Health and social care chiefs in Cambridgeshire are backing the Dementia Friends campaign and encouraging local people to learn about the ways they can help.

The national campaign aims to recruit one million Dementia Friends across England by 2015 to help people with the condition live safer and more independent lives.

Dementia is one of the biggest health crises facing the UK. There are approximately 670,000 people in England with dementia, with one in three over 65 developing the disease.  In 2011, Cambridgeshire had over 7,000 residents living with dementia and with more people living longer this number is set to grow.

Cambridgeshire County Council is supporting the campaign led nationally by Public Health England and the Alzheimer’s Society. It will help to create a greater understanding of dementia within communities and the small things that can be done to make a real difference to people living with the condition. In addition, it will support friendships through the course of dementia.

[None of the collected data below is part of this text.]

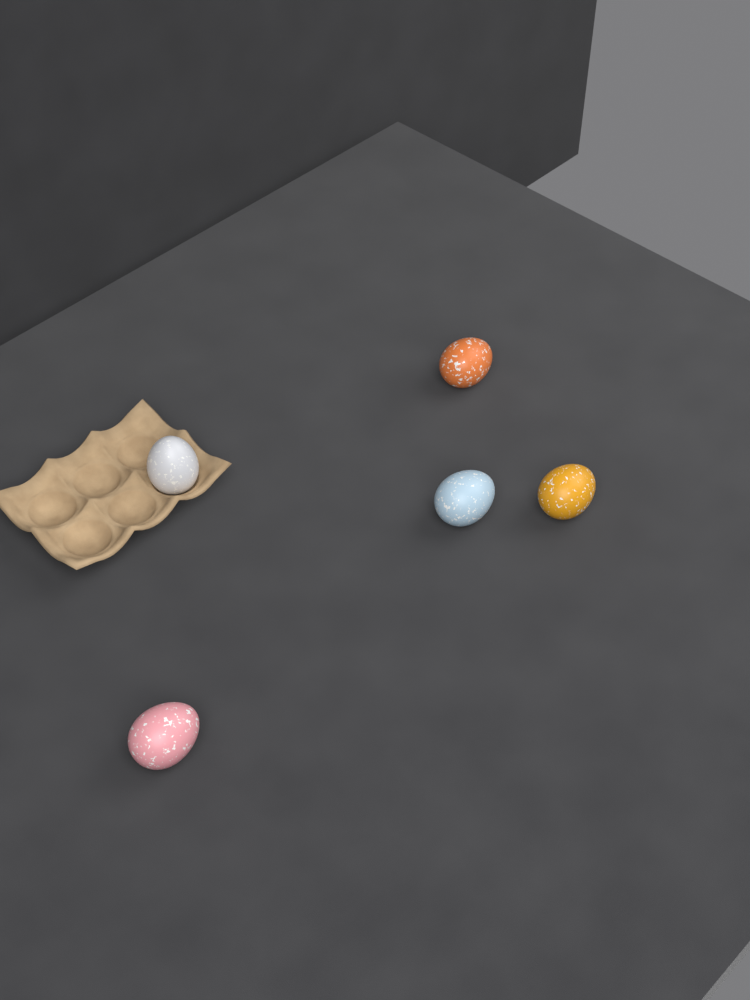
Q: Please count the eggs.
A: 5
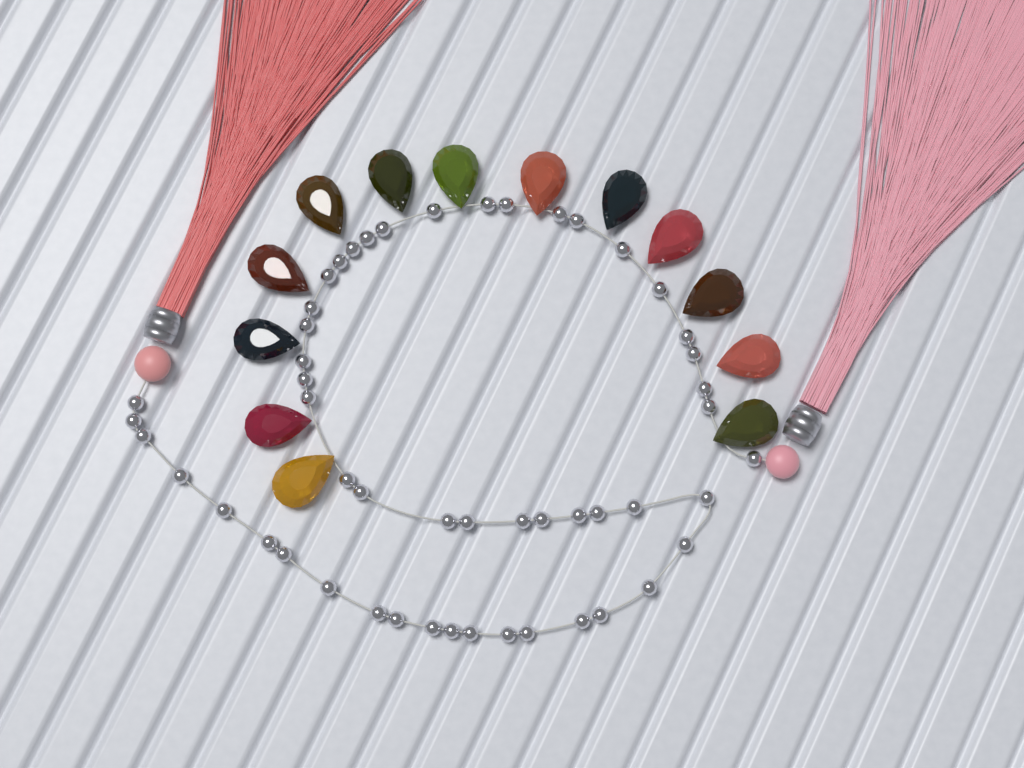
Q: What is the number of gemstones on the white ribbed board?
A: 13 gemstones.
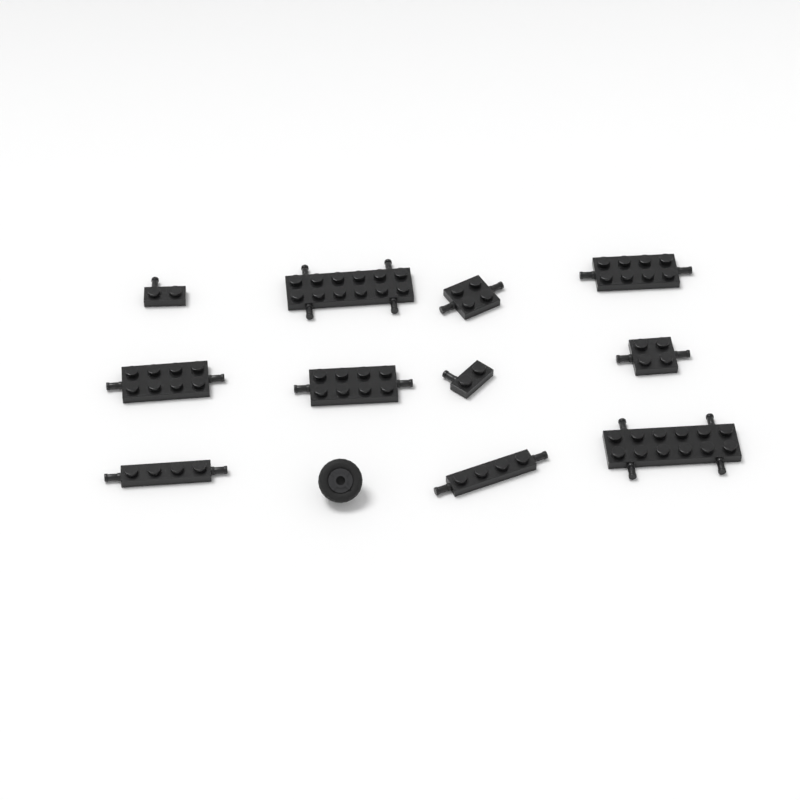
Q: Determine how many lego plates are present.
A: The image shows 11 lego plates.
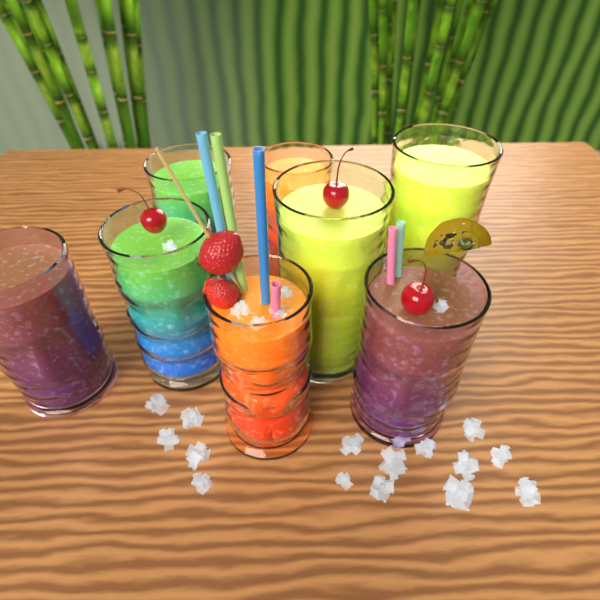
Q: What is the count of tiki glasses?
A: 8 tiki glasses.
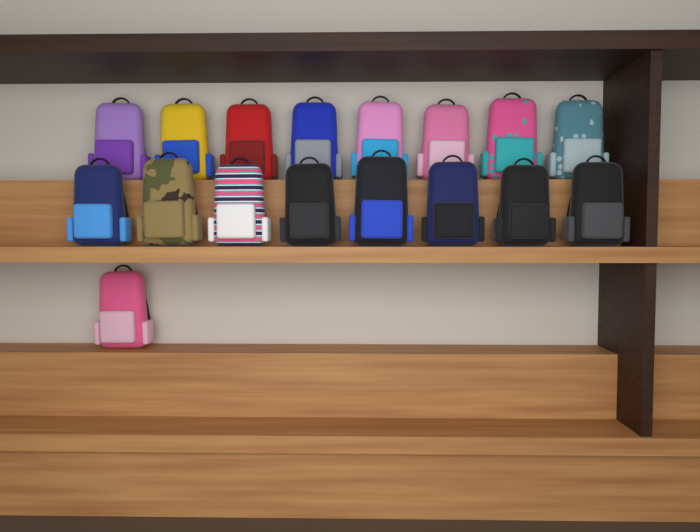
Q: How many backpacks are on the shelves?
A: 17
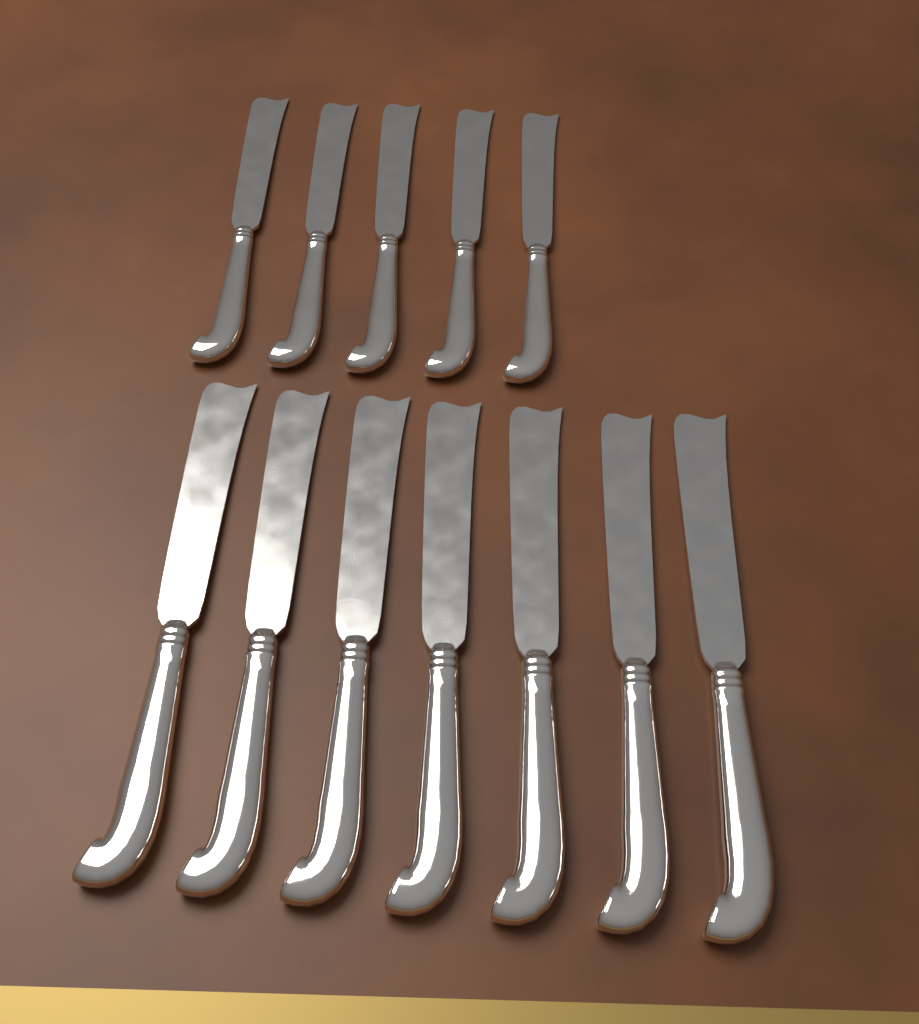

Helping someone with dementia can involve very simple actions, including:

  • behaving patiently with someone showing the signs of dementia
  • spending more time with, helping or supporting a friend or relative affected by dementia
  • signposting people affected by dementia to more information and support
  • volunteering with an organisation to support people with dementia
  • fundraising for a dementia-related cause
  • helping your workplace to be more dementia friendly
  • spreading the word about Dementia Friends
  • helping someone with dementia to get on the right bus
  • sharing the Dementia Friends link on Facebook.

To take part in the Dementia Friends initiative, visit www.dementiafriends.org.uk.

Dr. Liz Robin, Director of Public Health at Cambridgeshire County Council, said:

"People with dementia not only lose their memory, but may sometimes also lose their friends. People who do not understand dementia can find it difficult to deal with. By becoming a Dementia Friend you can increase your understanding of the condition and the everyday challenges people living with the disease may face, providing you with the knowledge to understand and help those living with dementia."